Dear Doctor: White Coat Hypertension?
Q. I just took my dog to a new veterinarian for the first time, and he said she has high blood pressure. He wants to check it again in a few days. I’m concerned. She is only 3 years old and has never had high blood pressure before, but the doctor thinks it might just be white-coat hypertension — transient high blood pressure resulting from anxiety because she has never been to this office before. Can a dog really get white-coat hypertension?
Dear Ms. Rayson,
A. First, it’s not unreasonable of you to be concerned. High blood pressure, if sustained, can lead to a number of conditions, including damage to the heart and kidneys. In fact, the retinas of the eyes are very sensitive to high blood pressure, which can cause blindness over time (although that it more common in cats).
And your dog’s veterinarian is right to want to re-check your pet’s blood pressure before making a decision on what, if anything, should be done about it. Dogs, like people, can experience white-coat hypertension — blood pressure elevated in response to the anxiety of being in the doctor’s office. And the fact that this is a new doctor for your pet can certainly be the reason her blood pressure is “off” for the first time.

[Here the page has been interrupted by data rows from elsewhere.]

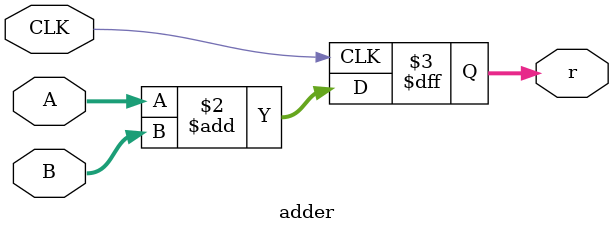
<source format=v>
`timescale 1ns / 1ps
module adder(
    input [15:0]A,
    input [15:0]B,
	 input CLK,
	 output reg [15:0] r
    );
	 always @(posedge CLK) begin
	r <= A + B;
	 end

endmodule

</source>
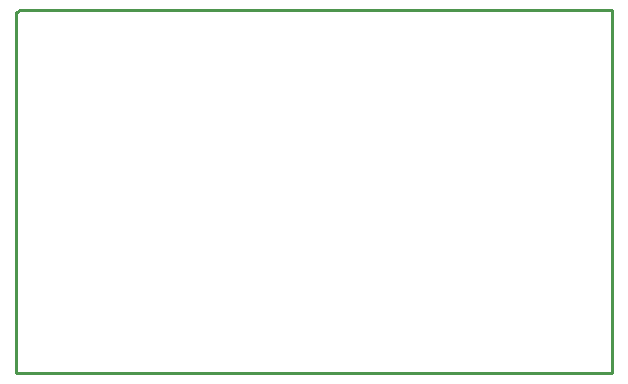
<source format=gko>
G04 Layer: BoardOutline*
G04 EasyEDA v6.4.20.6, 2021-08-18T22:01:06+01:00*
G04 0f83d257b5034ebfbbe3f03d496d4c61,10*
G04 Gerber Generator version 0.2*
G04 Scale: 100 percent, Rotated: No, Reflected: No *
G04 Dimensions in millimeters *
G04 leading zeros omitted , absolute positions ,4 integer and 5 decimal *
%FSLAX45Y45*%
%MOMM*%

%ADD10C,0.2540*%
D10*
X2171700Y8648700D02*
G01*
X2159000Y8648700D01*
X2159000Y5588000D01*
X7200900Y5588000D01*
X7200900Y8661400D01*
X2184400Y8661400D01*

%LPD*%
M02*

</source>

A study of retired racing greyhounds found that their blood pressure was significantly higher in the veterinarian’s office than at home. At home their blood pressure averaged 130/80 — close to the cutoff point for normal of 120/80 and certainly not high enough to do anything about. (The cutoff for people is essentially the same.) But in a hospital setting, the dogs’ blood pressure averaged 154/88 — clearly in the high blood pressure range.

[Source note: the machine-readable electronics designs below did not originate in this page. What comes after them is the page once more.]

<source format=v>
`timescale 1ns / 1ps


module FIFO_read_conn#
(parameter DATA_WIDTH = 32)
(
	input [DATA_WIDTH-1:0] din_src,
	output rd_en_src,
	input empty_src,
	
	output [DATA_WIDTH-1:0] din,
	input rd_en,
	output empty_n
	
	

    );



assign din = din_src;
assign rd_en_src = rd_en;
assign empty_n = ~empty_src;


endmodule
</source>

A separate study of dogs of six different breeds — Siberian huskies, Labrador retrievers, Doberman pinschers, golden retrievers, Bernese mountain dogs, and German shepherds — found the same thing: for all the dogs, their maximum blood pressure at home was 145/88. In a clinical setting, the maximum was 158/95. This was true even though all the dogs were taken to a quiet examination room and given an acclimation period of 5 to 10 minutes. Their pressure was not taken until they appeared calm and relaxed, which just goes to show that outward demeanor does not necessarily correlate with the pressure at which the blood courses through the arteries. Even a gradually slowing heart rate does not necessarily correlate with gradually lower blood pressure; the two do not have to go hand in hand.

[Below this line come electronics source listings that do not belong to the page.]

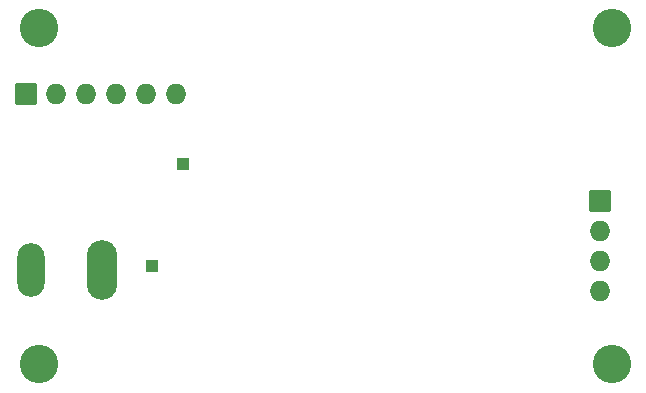
<source format=gbs>
G04 #@! TF.GenerationSoftware,KiCad,Pcbnew,(6.0.0)*
G04 #@! TF.CreationDate,2022-02-07T00:21:05-08:00*
G04 #@! TF.ProjectId,LightsAuxiliary_Rev_C,4c696768-7473-4417-9578-696c69617279,rev?*
G04 #@! TF.SameCoordinates,Original*
G04 #@! TF.FileFunction,Soldermask,Bot*
G04 #@! TF.FilePolarity,Negative*
%FSLAX46Y46*%
G04 Gerber Fmt 4.6, Leading zero omitted, Abs format (unit mm)*
G04 Created by KiCad (PCBNEW (6.0.0)) date 2022-02-07 00:21:05*
%MOMM*%
%LPD*%
G01*
G04 APERTURE LIST*
G04 Aperture macros list*
%AMRoundRect*
0 Rectangle with rounded corners*
0 $1 Rounding radius*
0 $2 $3 $4 $5 $6 $7 $8 $9 X,Y pos of 4 corners*
0 Add a 4 corners polygon primitive as box body*
4,1,4,$2,$3,$4,$5,$6,$7,$8,$9,$2,$3,0*
0 Add four circle primitives for the rounded corners*
1,1,$1+$1,$2,$3*
1,1,$1+$1,$4,$5*
1,1,$1+$1,$6,$7*
1,1,$1+$1,$8,$9*
0 Add four rect primitives between the rounded corners*
20,1,$1+$1,$2,$3,$4,$5,0*
20,1,$1+$1,$4,$5,$6,$7,0*
20,1,$1+$1,$6,$7,$8,$9,0*
20,1,$1+$1,$8,$9,$2,$3,0*%
G04 Aperture macros list end*
%ADD10RoundRect,0.025400X0.500000X0.500000X-0.500000X0.500000X-0.500000X-0.500000X0.500000X-0.500000X0*%
%ADD11C,3.250800*%
%ADD12O,2.550800X5.050800*%
%ADD13O,2.300800X4.550800*%
%ADD14O,1.750800X1.750800*%
%ADD15RoundRect,0.025400X-0.850000X-0.850000X0.850000X-0.850000X0.850000X0.850000X-0.850000X0.850000X0*%
%ADD16RoundRect,0.025400X0.850000X-0.850000X0.850000X0.850000X-0.850000X0.850000X-0.850000X-0.850000X0*%
G04 APERTURE END LIST*
D10*
X126288800Y-109016800D03*
X128879600Y-100380800D03*
D11*
X116712060Y-117348940D03*
X116712060Y-88863145D03*
X165197866Y-117348940D03*
X165197866Y-88863145D03*
D12*
X122042500Y-109347000D03*
D13*
X116042500Y-109347000D03*
D14*
X164154000Y-111135000D03*
X164154000Y-108595000D03*
X164154000Y-106055000D03*
D15*
X164154000Y-103515000D03*
D16*
X115570000Y-94488000D03*
D14*
X118110000Y-94488000D03*
X120650000Y-94488000D03*
X123190000Y-94488000D03*
X125730000Y-94488000D03*
X128270000Y-94488000D03*
M02*

</source>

The best way for the doctor to get an accurate blood pressure reading is not only to give your dog several nice, calming moments in a quiet spot when she first arrives at the office but also to truly make visiting the vet a happy experience, with lots of cooing, treats, and gentle handling. In addition, he might want to take your dog’s blood pressure several times during the same visit. That will adjust your pet to having the cuff inflate around her — the more it happens, the less of a big deal it will be.